In [1]:
import torch
import os
import evaluate
from torch.utils.data import Dataset, DataLoader, IterableDataset
from datasets import load_dataset
from transformers import GPT2Tokenizer, GPT2LMHeadModel, Trainer, TrainingArguments, DataCollatorForLanguageModeling, get_scheduler
from huggingface_hub import login

login("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")

# huggingface cache
os.environ["HF_HUB_CACHE"] = "D:/huggingface_cache"
os.environ["HF_DATASET_CACHE"] = "D:/huggingface_cache/datasets"
os.environ["TRANSFORMERS_CACHE"] = "D:/huggingface_cache/models"

# PyTorch cache
os.environ["TORCH_HOME"] = "D:/torch_cache"

In [2]:
# loading gpt2 tokenizer
tokenizer = GPT2Tokenizer.from_pretrained("gpt2")
tokenizer.pad_token = tokenizer.eos_token

device = "cuda" if torch.cuda.is_available() else "cpu"
print(device)

max_steps = 50000
learning_rate = 1e-4

cuda


In [3]:
# Loading wikitext dataset
dataset = load_dataset("lfsm/multimodal_wiki", split="train", streaming=True, trust_remote_code=True)

In [5]:
# dataset loading class
class Dataset(IterableDataset):
    def __init__(self, dataset, tokenizer):
        self.dataset = dataset
        self.tokenizer = tokenizer

    def __iter__(self):
        for example in self.dataset:
            encoding = self.tokenizer(example["text"], truncation=True, return_tensors="pt")
            yield {
                "input_ids": encoding["input_ids"].squeeze(0),
                "attention_mask": encoding["attention_mask"].squeeze(0),
            }

NameError: name 'train_stream' is not defined

In [5]:
# Wrap dataset in PyTorch Dataset class
custom_dataset = Dataset(dataset, tokenizer)
train_dataloader = DataLoader(custom_dataset, batch_size=4, num_workers=4, pin_memory=True)

In [6]:
def estimate_loss_and_accuracy(model, eval_dataset) -> tuple[float, float]:

    # Estimate the loss and accuracy of a model on an evaluation dataset.
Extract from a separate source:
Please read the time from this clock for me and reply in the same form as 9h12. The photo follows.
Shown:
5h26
    model.eval()  # evaluation mode
    total_loss = 0.0
    total_correct = 0
    total_tokens = 0

    # compute loss with gradient calculation
    with torch.no_grad():
        for batch in eval_dataloader:
            inputs = batch["input_ids"].to(model.device)
            labels = inputs.clone()

            outputs = model(inputs, labels=labels)
            loss = outputs.loss
            logits = outputs.logits

            total_loss += loss.item() * inputs.size(0)
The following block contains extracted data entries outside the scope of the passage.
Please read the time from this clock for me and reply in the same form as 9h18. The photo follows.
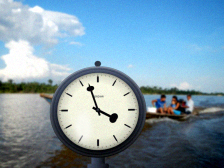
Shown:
3h57
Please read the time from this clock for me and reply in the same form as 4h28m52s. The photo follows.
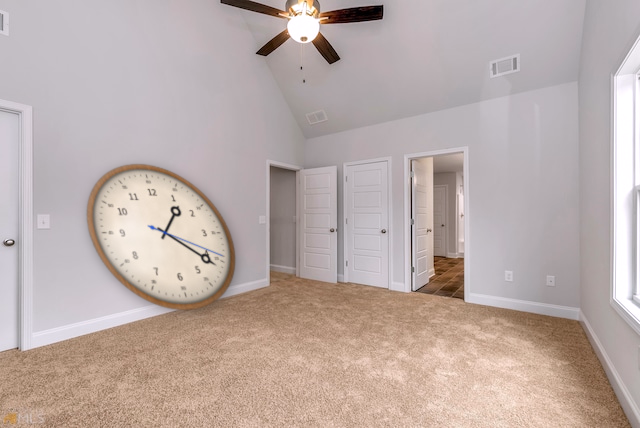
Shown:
1h21m19s
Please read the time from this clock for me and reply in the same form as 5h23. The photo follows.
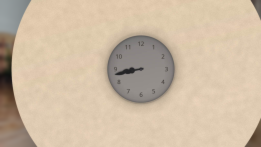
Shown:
8h43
            predictions = torch.argmax(logits, dim=-1)
            mask = labels != -100  # assumes masked labels
            correct = ((predictions == labels) & mask).sum().item()
            total_correct += correct
            total_tokens += mask.sum().item()
            
            num_batches += 1

    model.train()  # training mode
    
    # Calculate average metrics
    avg_loss = total_loss / num_batches if num_batches > 0 else float("inf")
    accuracy = total_correct / total_tokens if total_tokens > 0 else 0.0
    
    return avg_loss, accuracy

In [7]:
# tokenize dataset
def tokenize_batch(batch):
    return tokenizer(batch["text"], truncation=True)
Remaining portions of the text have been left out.